▶ **WORK REQUEST**: Select every line in the rows below that contains the string "pose", and copy each one. Treat uppercase and lowercase letters as distinct.

(Rows contained in a dataset)

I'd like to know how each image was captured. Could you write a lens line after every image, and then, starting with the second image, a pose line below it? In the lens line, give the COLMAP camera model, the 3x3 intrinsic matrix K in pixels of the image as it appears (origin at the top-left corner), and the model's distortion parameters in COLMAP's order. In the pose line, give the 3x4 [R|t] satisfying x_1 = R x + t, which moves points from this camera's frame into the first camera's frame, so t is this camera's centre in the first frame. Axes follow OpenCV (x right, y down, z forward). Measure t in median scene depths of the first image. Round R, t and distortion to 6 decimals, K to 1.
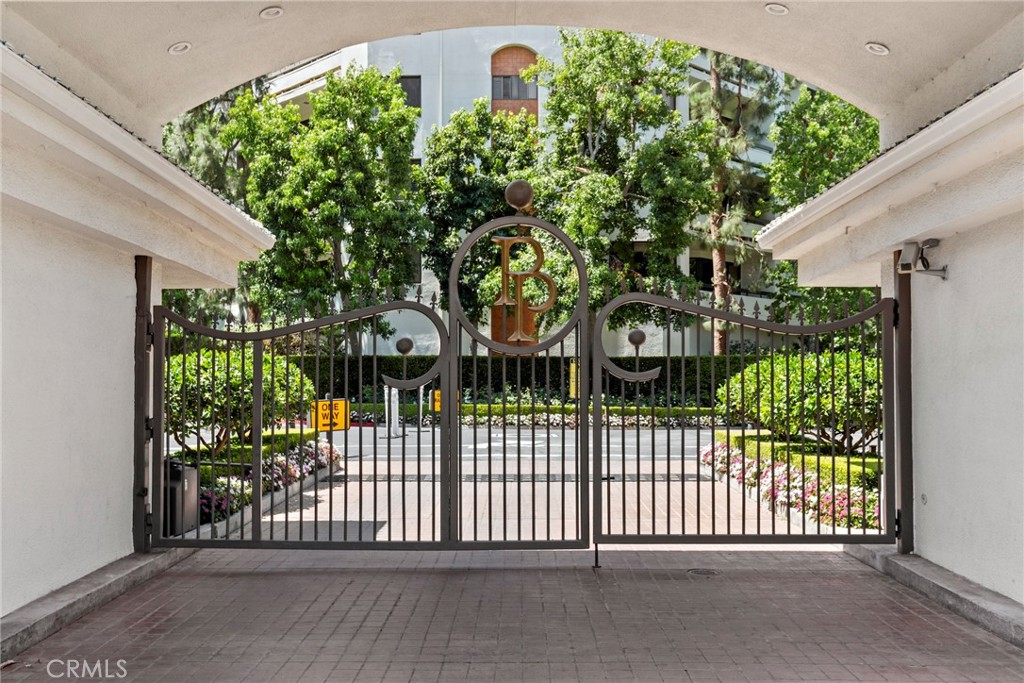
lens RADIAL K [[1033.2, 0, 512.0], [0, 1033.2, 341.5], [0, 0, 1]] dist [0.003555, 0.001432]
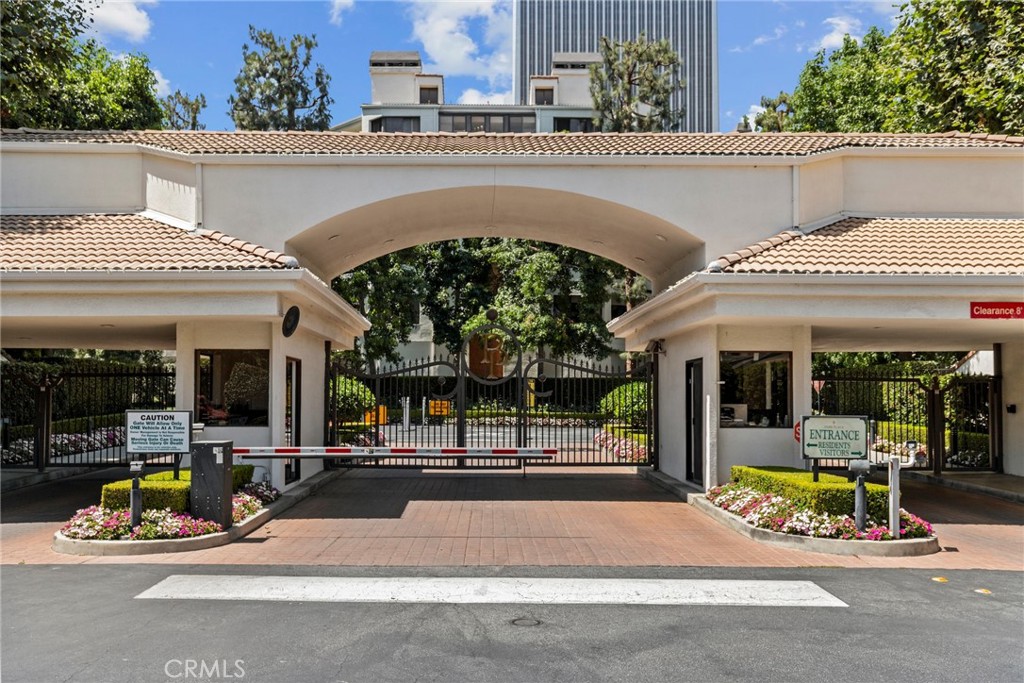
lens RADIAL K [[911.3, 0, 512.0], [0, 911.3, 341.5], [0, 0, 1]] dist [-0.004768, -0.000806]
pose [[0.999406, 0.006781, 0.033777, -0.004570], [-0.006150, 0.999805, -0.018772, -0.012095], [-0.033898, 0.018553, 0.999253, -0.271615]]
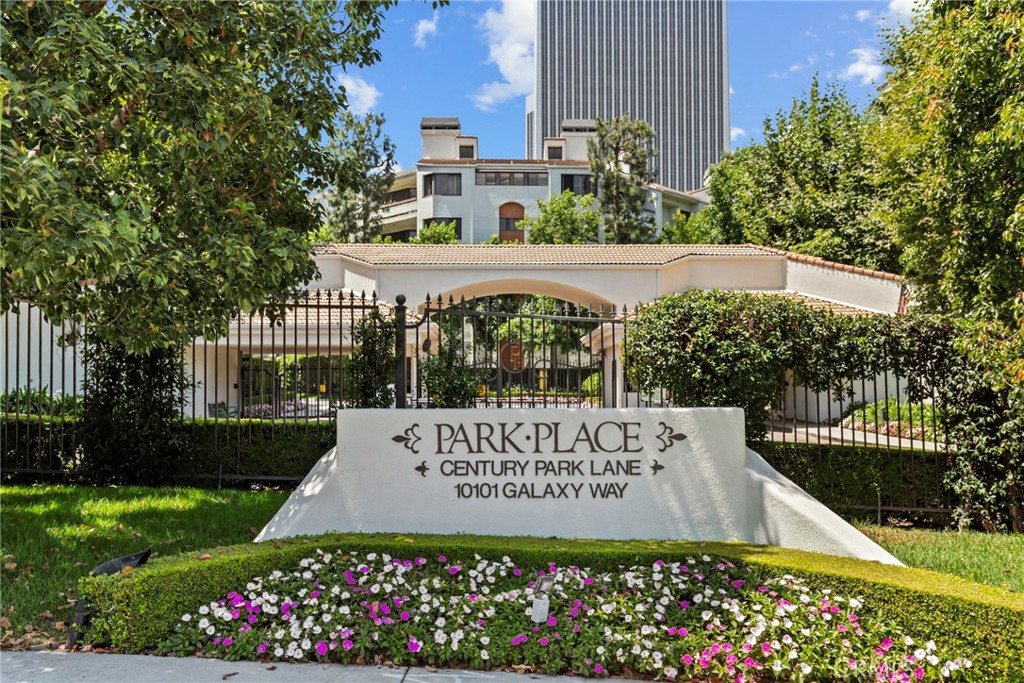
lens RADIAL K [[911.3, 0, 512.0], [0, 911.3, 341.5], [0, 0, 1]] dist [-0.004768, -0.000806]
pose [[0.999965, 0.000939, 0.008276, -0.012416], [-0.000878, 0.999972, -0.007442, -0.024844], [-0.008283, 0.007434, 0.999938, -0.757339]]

▶ **FINAL ANSWER**:
I'd like to know how each image was captured. Could you write a lens line after every image, and then, starting with the second image, a pose line below it? In the lens line, give the COLMAP camera model, the 3x3 intrinsic matrix K in pixels of the image as it appears (origin at the top-left corner), and the model's distortion parameters in COLMAP's order. In the pose line, give the 3x4 [R|t] satisfying x_1 = R x + t, which moves points from this camera's frame into the first camera's frame, so t is this camera's centre in the first frame. Axes follow OpenCV (x right, y down, z forward). Measure t in median scene depths of the first image. Round R, t and distortion to 6 decimals, K to 1.
pose [[0.999406, 0.006781, 0.033777, -0.004570], [-0.006150, 0.999805, -0.018772, -0.012095], [-0.033898, 0.018553, 0.999253, -0.271615]]
pose [[0.999965, 0.000939, 0.008276, -0.012416], [-0.000878, 0.999972, -0.007442, -0.024844], [-0.008283, 0.007434, 0.999938, -0.757339]]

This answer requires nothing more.